John Morgan

Personal information
- Full name: John Morgan
- Born: 19 March 1941 (age 84) Sydney, New South Wales, Australia

Playing information
- Position: Second-row, Hooker
Club
| Years | Team | Pld | T | G | FG | P |
| 1963–70 | Manly-Warringah | 113 | 21 | 0 | 0 | 63 |
Representative
| Years | Team | Pld | T | G | FG | P |
| 1965 | Australia | 2 | 0 | 0 | 0 | 0 |
| 1965–70 | New South Wales | 5 | 1 | 1 | 0 | 5 |
| 1965 | NSW City | 1 | 1 | 0 | 0 | 3 |
- Source: As of 4 April 2019
- Relatives: Garrick Morgan (son)

= John Morgan (rugby league) =

Australian rugby league footballer

John Morgan nicknamed "Pogo" is an Australian former professional rugby league footballer who played in the 1960s and 1970s. He played for Manly-Warringah in the New South Wales Rugby League (NSWRL) competition. He is the father of former rugby league and rugby union player; Garrick Morgan.

==Background==
Morgan played his junior rugby league with Collaroy before being graded by Manly-Warringah.

==Playing career==
Morgan made his first grade debut for Manly-Warringah in 1963. In 1965, Morgan was selected to play for Australia and featured in 2 tests against New Zealand. Morgan was also selected to play for New South Wales in 1965 and played in 3 games against Queensland.

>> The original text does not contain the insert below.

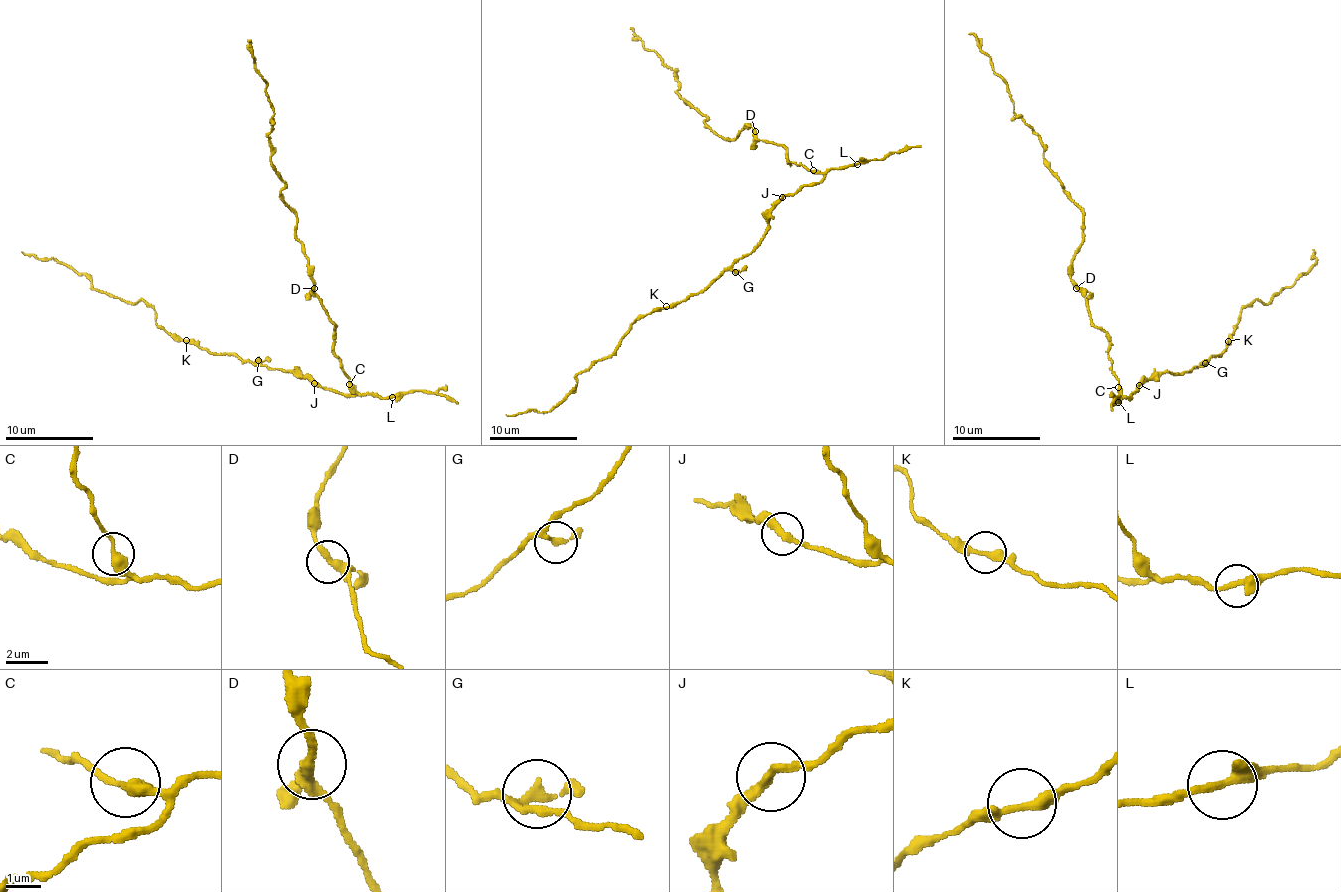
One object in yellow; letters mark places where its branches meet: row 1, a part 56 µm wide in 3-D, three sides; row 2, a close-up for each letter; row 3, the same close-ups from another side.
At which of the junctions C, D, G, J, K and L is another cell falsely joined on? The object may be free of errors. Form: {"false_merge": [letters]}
{"false_merge": ["K"]}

In 1968, Manly finished second on the table with Morgan being a regular starter in the team. Morgan played in the 1968 NSWRL grand final against South Sydney. Manly were appearing in their 4th grand final but were still in search of their first premiership. Manly had beaten Souths a fortnight earlier to reach the grand final but in the decider Souths defeated Manly 13–9. Morgan did manage to score a consolation try which kept his side in the game.

In 1969, Manly finished in third place and reached the preliminary final before being defeated by eventual premiers Balmain. In 1970, Manly reached the grand final and again the opponents were South Sydney. Morgan played in the 1970 NSWRL grand final as Manly were defeated 23–12. The grand final defeat would also be Morgan's last game for Manly and he retired thereafter.